Once an application is submitted, the review process can take around 6 months. It is vital for licensed entities to pay their annual fees in a timely manner and fulfill all other demands to maintain their licenses for as long as they are in business.
Powers at MAS's disposal
What happens if an MAS-regulated broker violates regulations in Singapore? The exact enforcement actions that MAS takes will depend on the nature and severity of the violation. Here are some examples of types of enforcement actions at the agency's disposal:
- Prohibition orders
- Compositions
- Reprimands
- Civil penalties
- Suspensions of regulatory status
- Revocations of regulatory status
- Criminal prosecutions
Singapore's government has a reputation for enacting harsh consequences on those who violate its laws. You can view a list of enforcement actions that the regulator has taken against licensees in the past. For each, there is a public notice you can read for more details.

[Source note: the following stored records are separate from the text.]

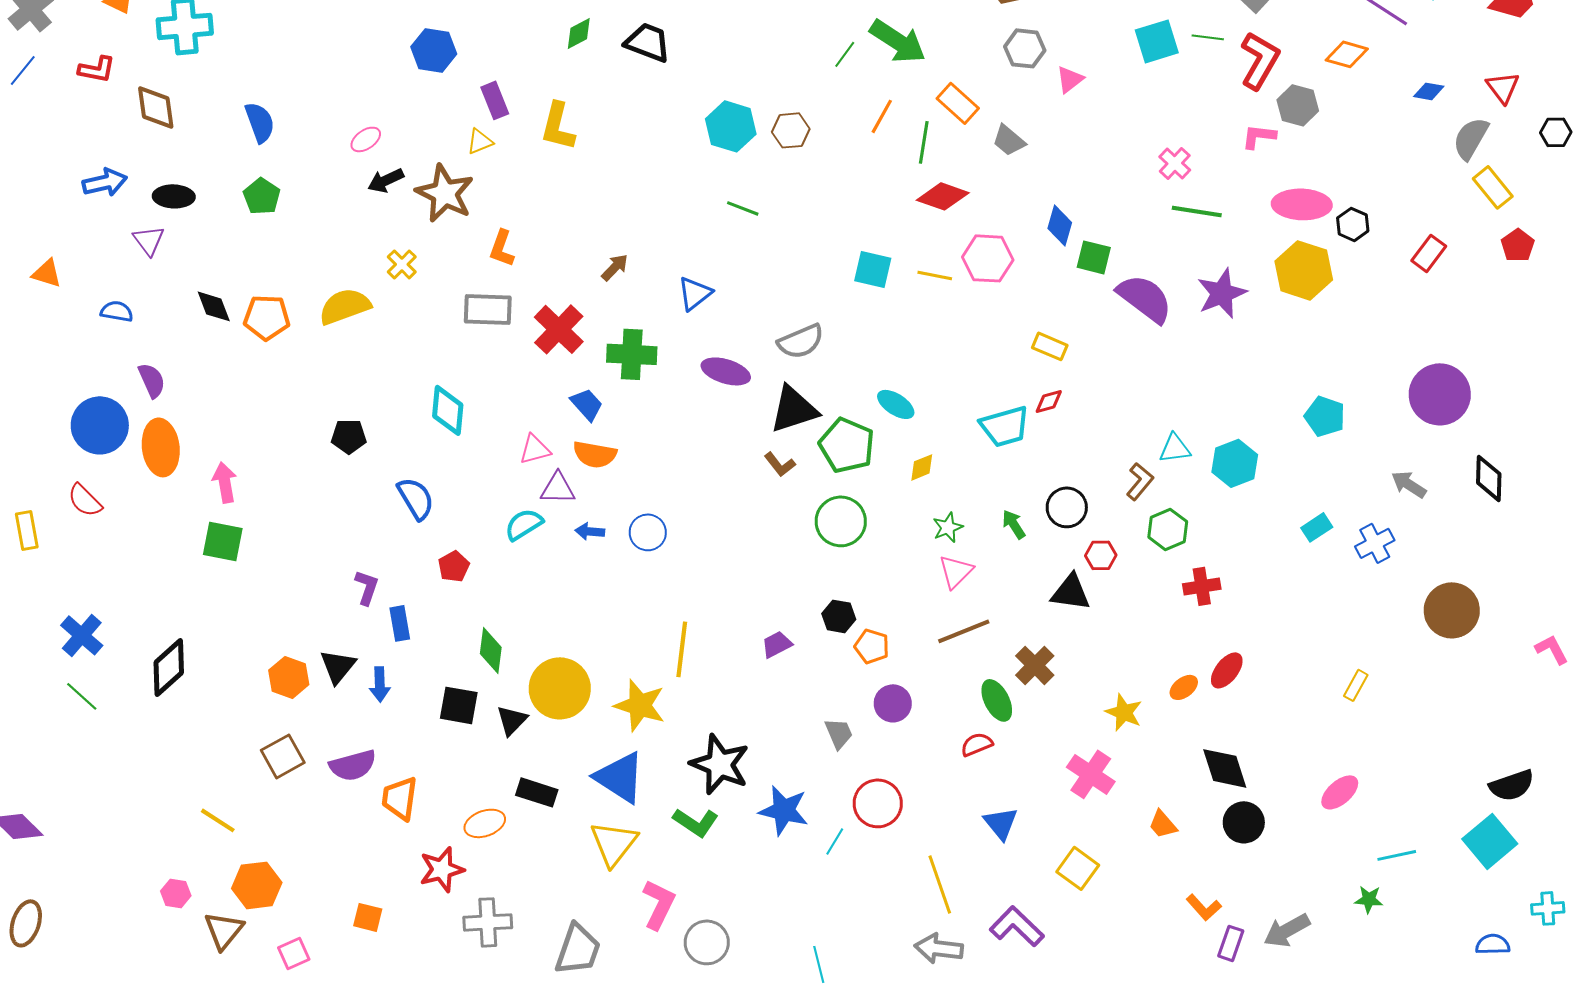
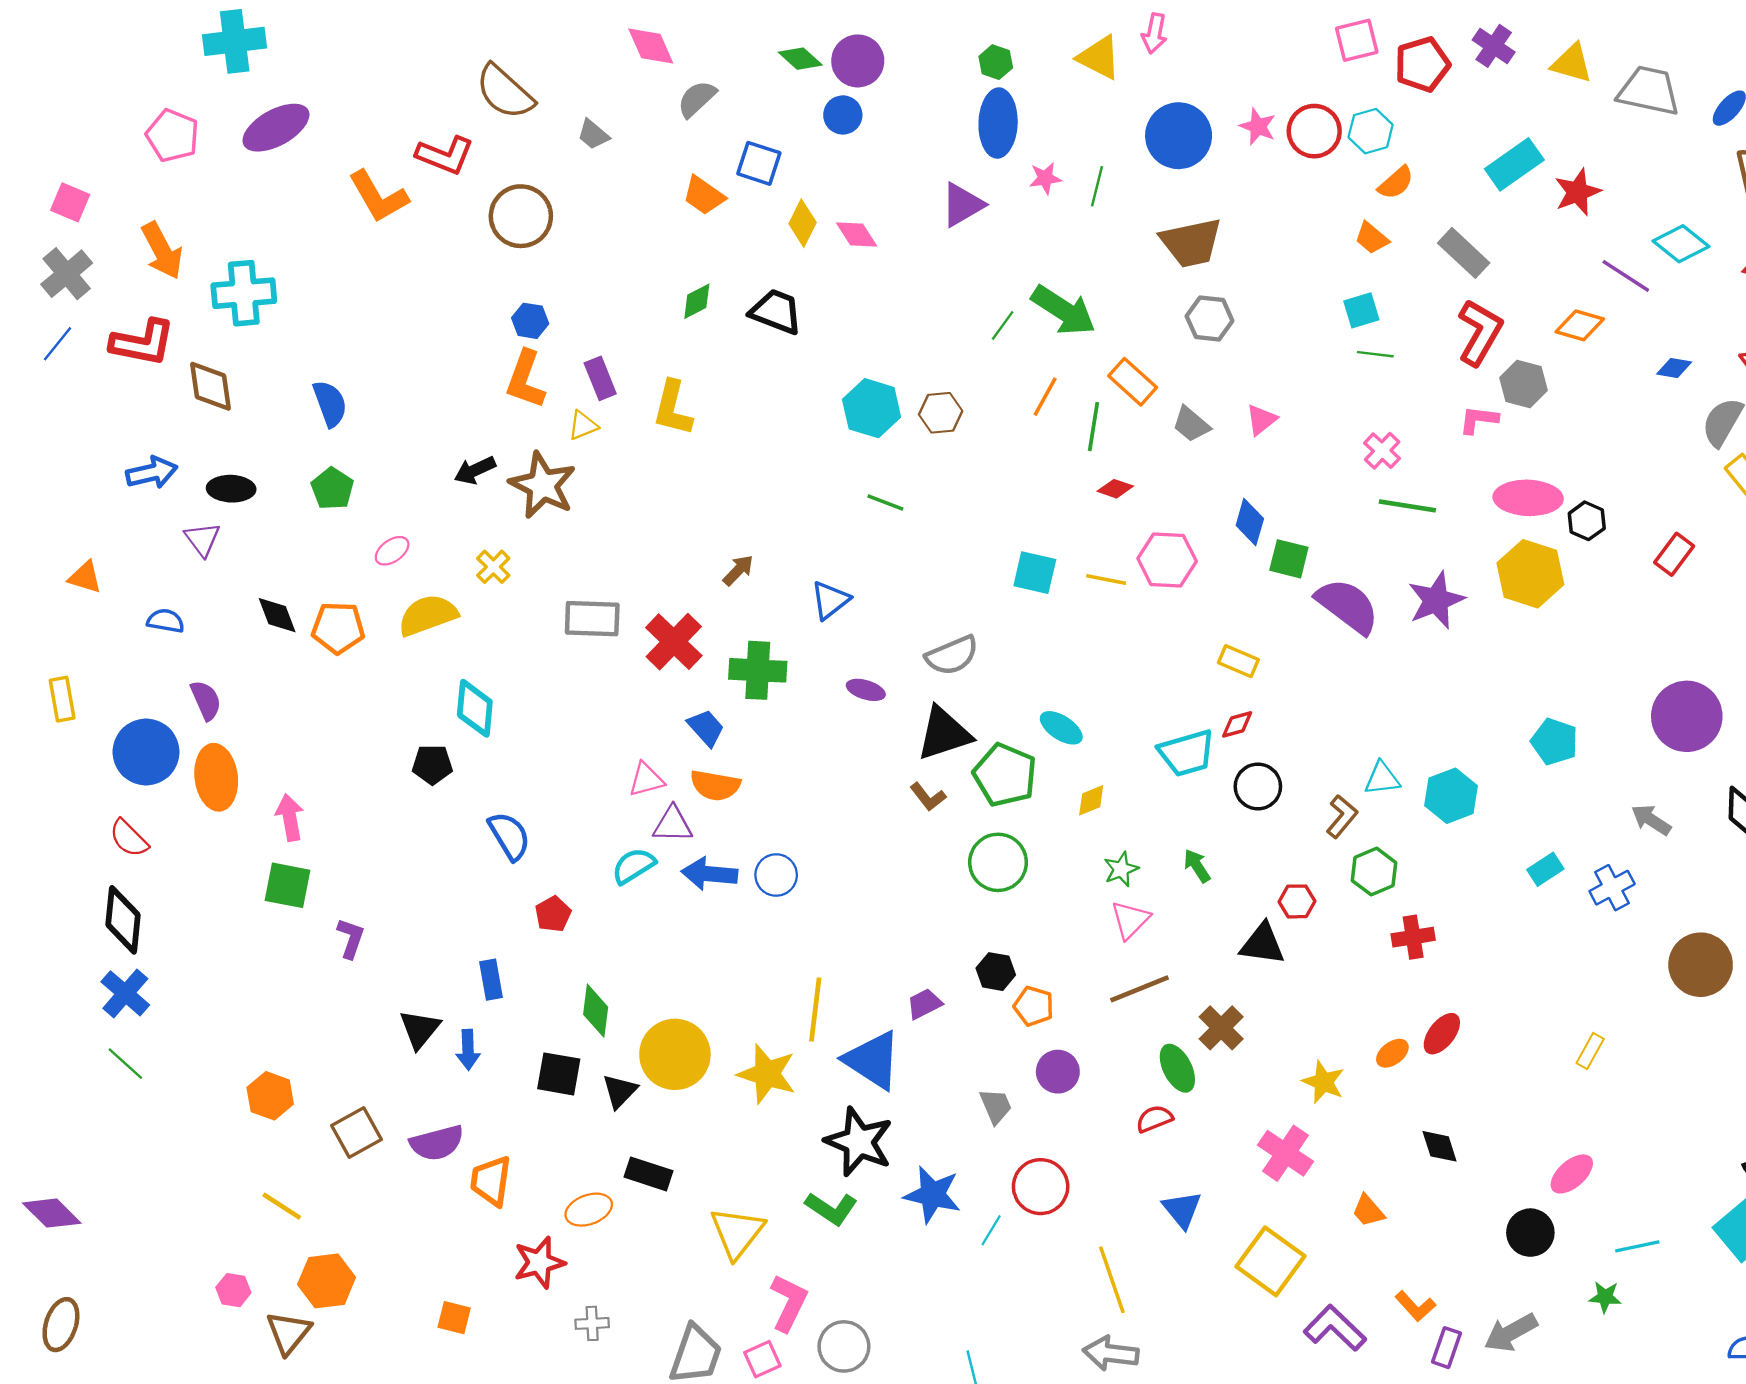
green line: (1208, 37) -> (1375, 354), moved
cyan square: (1157, 41) -> (1361, 310), size x0.7
blue hexagon: (434, 50) -> (530, 321), size x0.7
red L-shape: (97, 69) -> (143, 343), size x1.5
pink triangle: (1070, 79) -> (1261, 420), moved
pink ellipse: (366, 139) -> (392, 551), moved
red diamond: (943, 196) -> (1115, 489), size x0.6
orange L-shape: (502, 248) -> (525, 379), moved, size x1.4
purple ellipse: (726, 371) -> (866, 690), size x0.7
cyan diamond: (448, 410) -> (475, 708), moved
black circle: (1067, 507) -> (1258, 786), moved
yellow rectangle: (27, 530) -> (62, 699), moved
blue arrow: (590, 531) -> (709, 874), size x1.6
purple L-shape: (367, 587) -> (351, 938), moved
black diamond: (169, 667) -> (123, 920), moved, turned -42
orange hexagon: (289, 677) -> (270, 1096), moved
black diamond: (1225, 768) -> (1440, 1146), size x0.7
blue triangle: (620, 777) -> (873, 1060), moved
black circle: (1244, 822) -> (1530, 1233), moved
yellow square: (1078, 868) -> (1271, 1261), size x1.4
gray cross: (488, 922) -> (592, 1323), size x0.6
purple L-shape: (1017, 926) -> (1335, 1328), moved
pink square: (294, 953) -> (762, 1359), moved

If there is a specific company or individual you are interested in, use the search function to look up their name. If any actions have been taken against them, they should come up.
Reporting to the MAS
If a Forex broker regulated by the MAS has wronged you, or you believe they have broken Singapore's laws, you can report them to the MAS.
Simply fill out their Consumer Feedback Form. When you fill out the form, provide the name of the financial institution you are reporting, and the name of any associated agent or adviser.
Under Feedback, you can write out the details of the situation. You may attach files to provide additional information or to support your claims.
Once the MAS has a chance to review your complaint, they can contact you if they require any further details. If they agree that the broker has violated the terms of their license, they can take an enforcement action against them.
Conclusion
If you are looking to work with a regulated broker, Singapore tends to impose harsh penalties for law breaking, and their strong regulatory oversight through the Monetary Authority of Singapore (MAS) is no exception. Before you open an account with a broker that claims to be regulated by the MAS, always visit the MAS official website and look up the license to verify it in the Financial Institutions Directory.